After a leisurely pause, we were back on the trail, heading up steeper inclines and rocky terrain. This stretch was decidedly more challenging but the diversity of scenery and obstacles kept it interesting enough to distract from the physical exertion. As we climbed higher, the same golden flats where we’d taken our rest opened into a radiant field enveloping the shy, curling river and carrying it around the imposing mountain bends. The higher altitude also brought misty air and just enough rain to keep us cool.

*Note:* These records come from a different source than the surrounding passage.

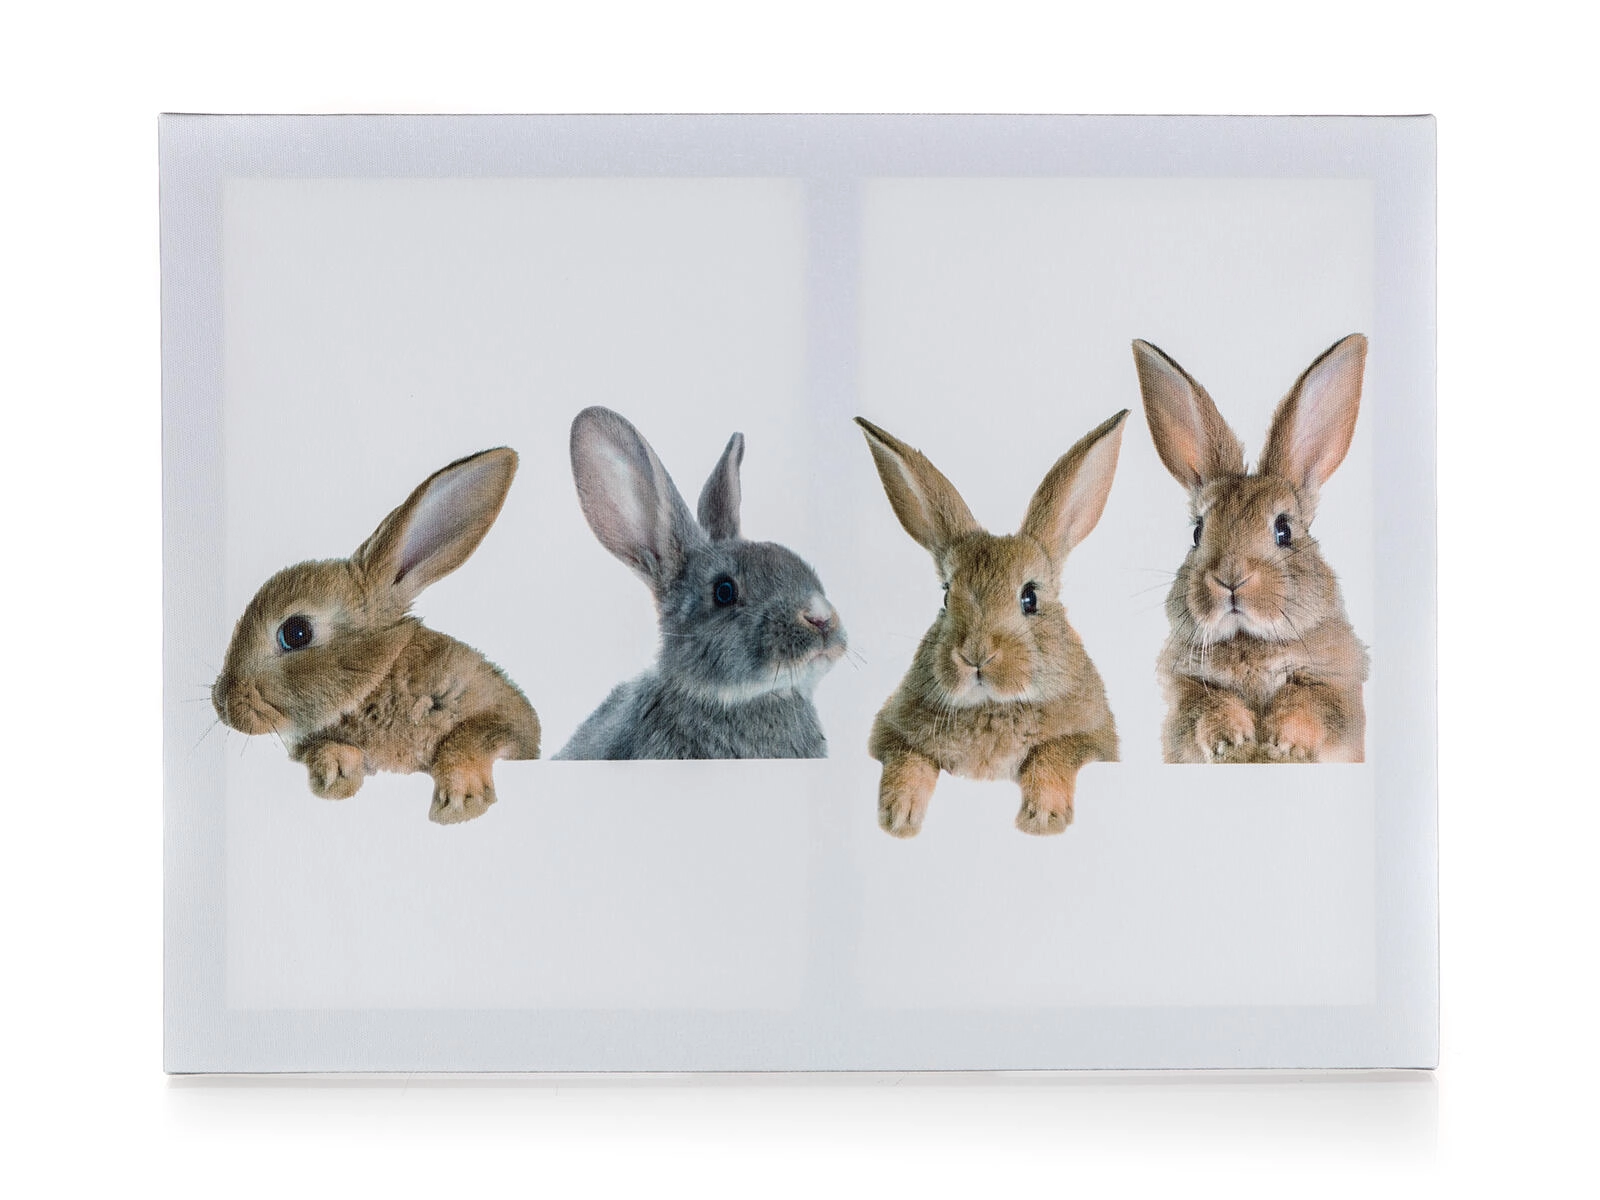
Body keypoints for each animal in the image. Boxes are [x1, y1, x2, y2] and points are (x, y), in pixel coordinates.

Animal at [211, 447, 541, 823]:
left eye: (296, 633)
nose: (223, 702)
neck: (380, 678)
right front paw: (334, 775)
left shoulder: (508, 716)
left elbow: (474, 735)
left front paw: (460, 801)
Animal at [855, 411, 1128, 837]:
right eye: (946, 596)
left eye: (1030, 597)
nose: (976, 656)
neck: (991, 707)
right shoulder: (891, 733)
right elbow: (908, 758)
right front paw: (898, 817)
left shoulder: (1093, 739)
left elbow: (1056, 751)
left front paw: (1042, 819)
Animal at [1131, 334, 1370, 764]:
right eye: (1198, 532)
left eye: (1283, 529)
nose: (1230, 579)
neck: (1250, 642)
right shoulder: (1187, 693)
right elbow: (1208, 706)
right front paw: (1232, 740)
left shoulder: (1335, 687)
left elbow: (1308, 703)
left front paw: (1283, 742)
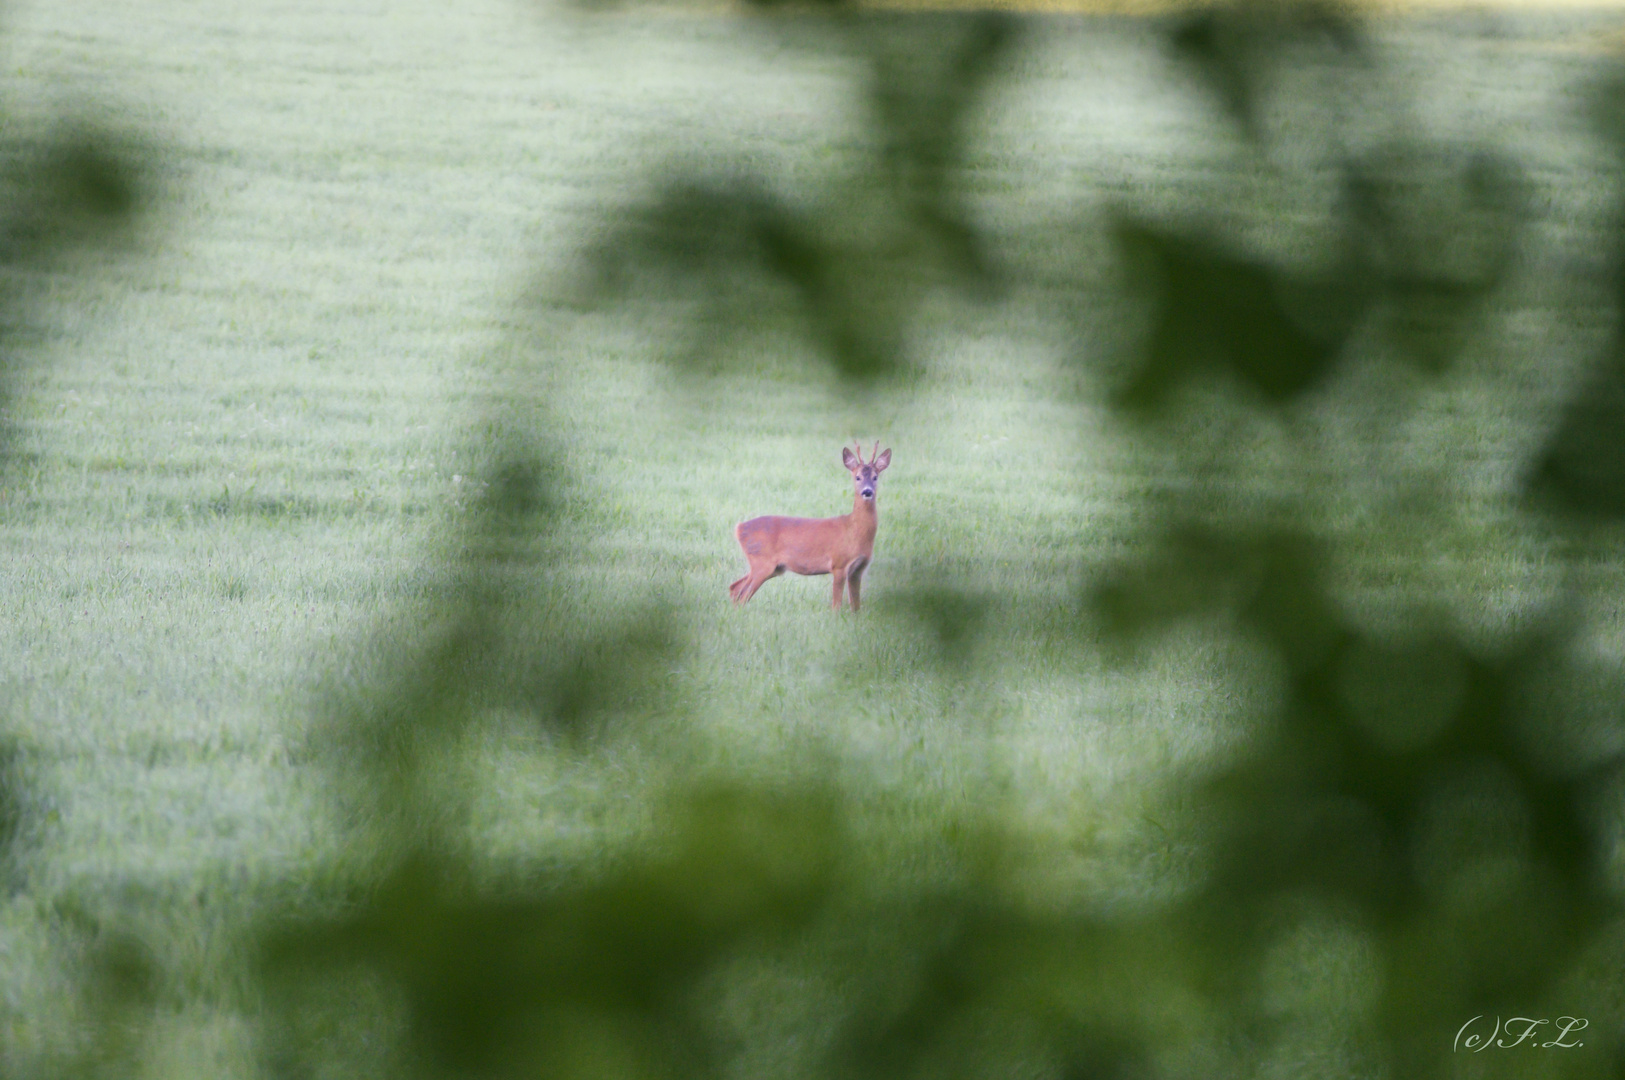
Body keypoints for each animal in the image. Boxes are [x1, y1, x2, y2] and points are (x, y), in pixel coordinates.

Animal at [731, 438, 897, 607]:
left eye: (875, 477)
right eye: (858, 477)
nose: (867, 491)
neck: (854, 530)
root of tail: (739, 528)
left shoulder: (858, 570)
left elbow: (856, 606)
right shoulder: (839, 564)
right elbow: (836, 605)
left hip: (774, 567)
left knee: (735, 587)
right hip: (762, 562)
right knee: (742, 593)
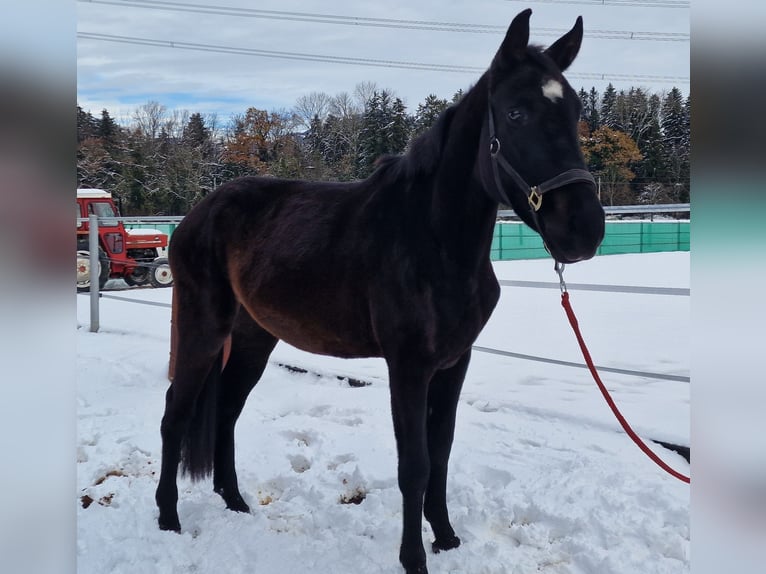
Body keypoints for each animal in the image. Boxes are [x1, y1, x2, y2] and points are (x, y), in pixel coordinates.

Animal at [156, 10, 608, 574]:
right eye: (516, 113)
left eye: (574, 111)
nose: (584, 229)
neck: (434, 241)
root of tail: (197, 215)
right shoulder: (408, 366)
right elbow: (414, 464)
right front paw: (414, 558)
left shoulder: (454, 363)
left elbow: (441, 452)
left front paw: (447, 537)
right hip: (203, 328)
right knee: (175, 414)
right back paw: (168, 519)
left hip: (254, 337)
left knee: (227, 412)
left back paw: (235, 501)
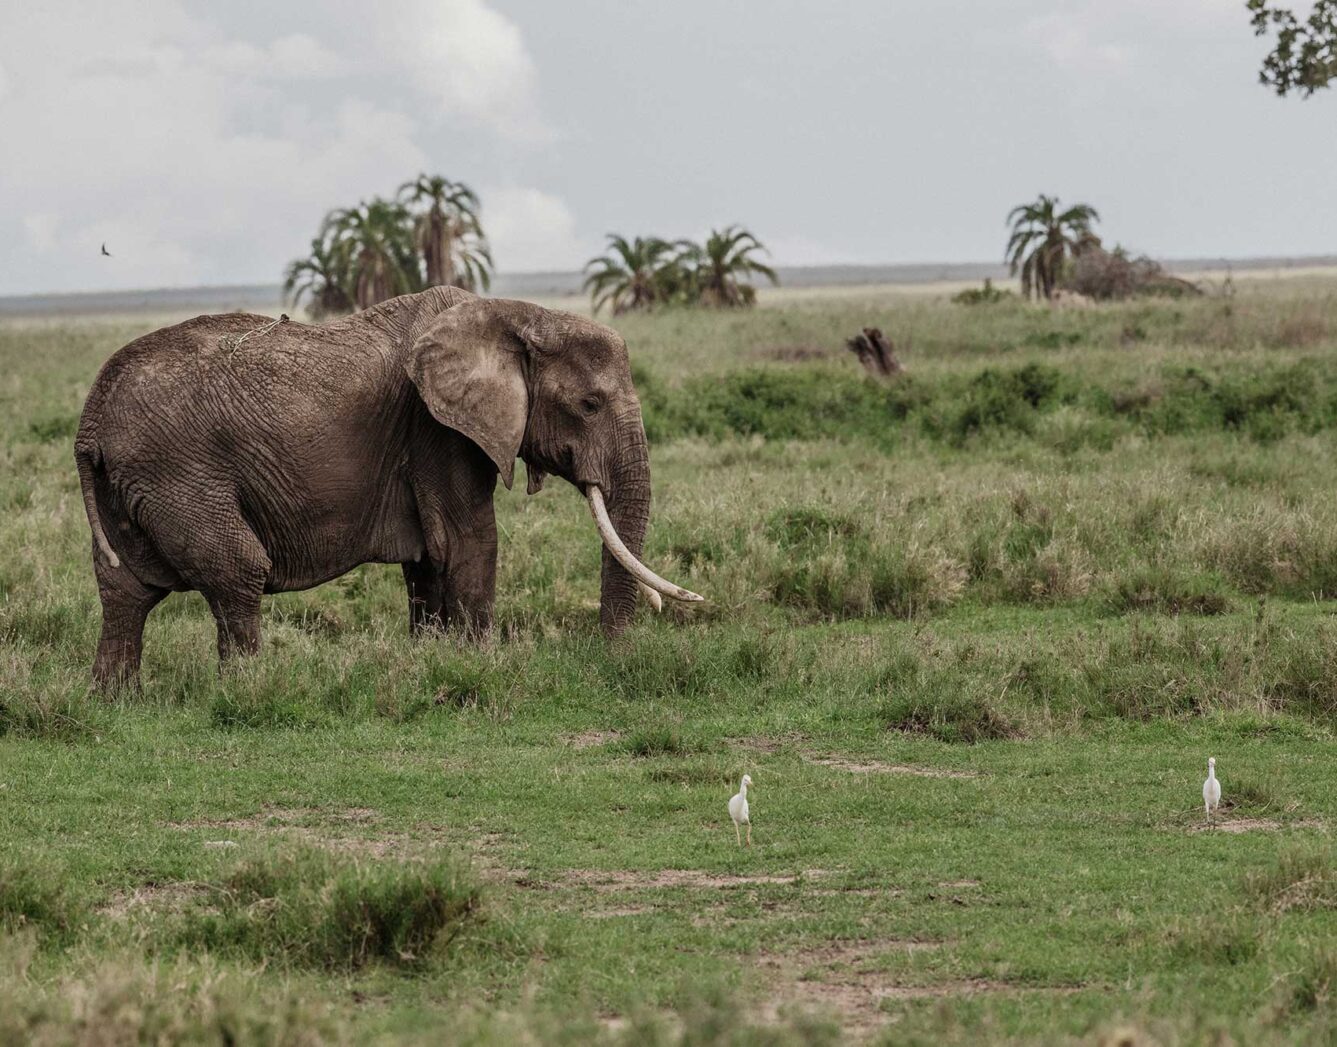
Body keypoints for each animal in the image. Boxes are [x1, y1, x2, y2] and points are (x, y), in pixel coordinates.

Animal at [75, 284, 700, 689]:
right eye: (589, 405)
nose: (611, 657)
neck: (515, 313)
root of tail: (89, 421)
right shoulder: (437, 427)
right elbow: (469, 542)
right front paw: (481, 667)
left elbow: (429, 557)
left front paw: (434, 663)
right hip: (178, 473)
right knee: (237, 569)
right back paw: (247, 690)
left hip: (131, 484)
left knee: (125, 590)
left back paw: (116, 703)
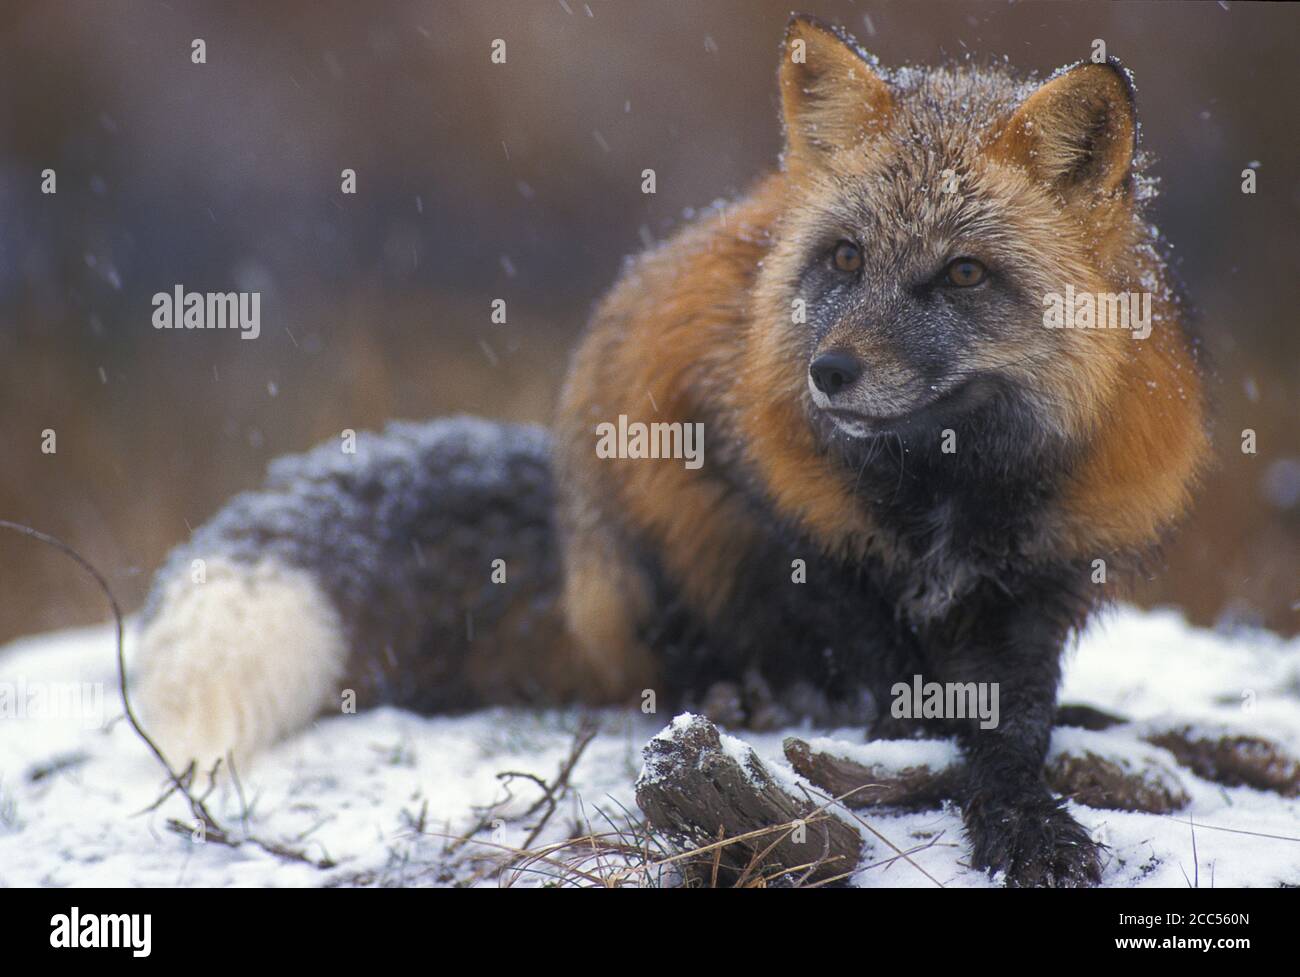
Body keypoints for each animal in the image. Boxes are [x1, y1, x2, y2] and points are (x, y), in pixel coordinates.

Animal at [131, 15, 1206, 883]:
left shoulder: (1047, 575)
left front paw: (1025, 817)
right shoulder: (784, 516)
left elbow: (1011, 729)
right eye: (847, 258)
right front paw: (908, 746)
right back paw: (751, 696)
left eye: (965, 273)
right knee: (676, 667)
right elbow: (895, 681)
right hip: (651, 531)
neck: (943, 488)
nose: (828, 374)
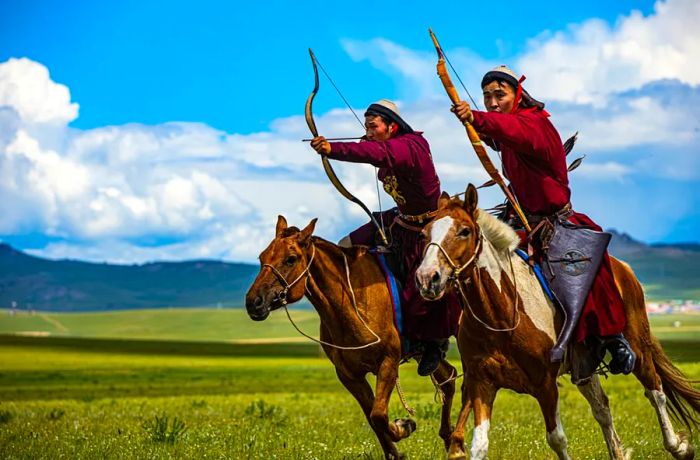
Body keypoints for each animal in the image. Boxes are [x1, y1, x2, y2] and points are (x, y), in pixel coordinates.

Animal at [246, 217, 460, 460]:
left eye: (291, 259)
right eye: (262, 257)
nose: (254, 302)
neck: (352, 301)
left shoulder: (388, 362)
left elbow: (378, 414)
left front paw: (404, 426)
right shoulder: (349, 375)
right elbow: (373, 418)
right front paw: (396, 450)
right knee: (448, 377)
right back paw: (449, 438)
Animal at [416, 186, 700, 460]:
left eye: (464, 231)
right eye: (424, 233)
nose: (427, 278)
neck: (501, 315)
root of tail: (624, 269)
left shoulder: (546, 385)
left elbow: (557, 439)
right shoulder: (481, 384)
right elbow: (479, 445)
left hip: (638, 346)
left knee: (656, 392)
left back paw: (680, 447)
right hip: (584, 365)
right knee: (602, 408)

We reached the Falls Hut at the top of a steep, uneven stretch of natural stairway created by rocks and the elaborate exposed root system of the surrounding trees. Impressed again by the second hut, we regretted that we hadn’t allocated more days of the itinerary to the full three-day endeavor. In the end, we tossed the idea into the ever-growing “We’ll have to come back here with the kids” category and moved on. As we walked around the hut complex, taking in the view from the cabin terrace and envying the hikers who were settling in for a relaxing evening, we noticed that the Routeburn Falls, a series of boulder-strewn waterfalls was just a short hike further up the mountain. We took a few weary steps up the rocky path and abruptly decided that we had already seen enough waterfalls for the week. Instead, we started back down the trail and maintained our usual racer’s pace all the way back to the car. With landscapes of the fairytale variety, deliciously fresh air, and mystical waterscapes, the Routeburn Track has been one of our favorite spots in New Zealand so far.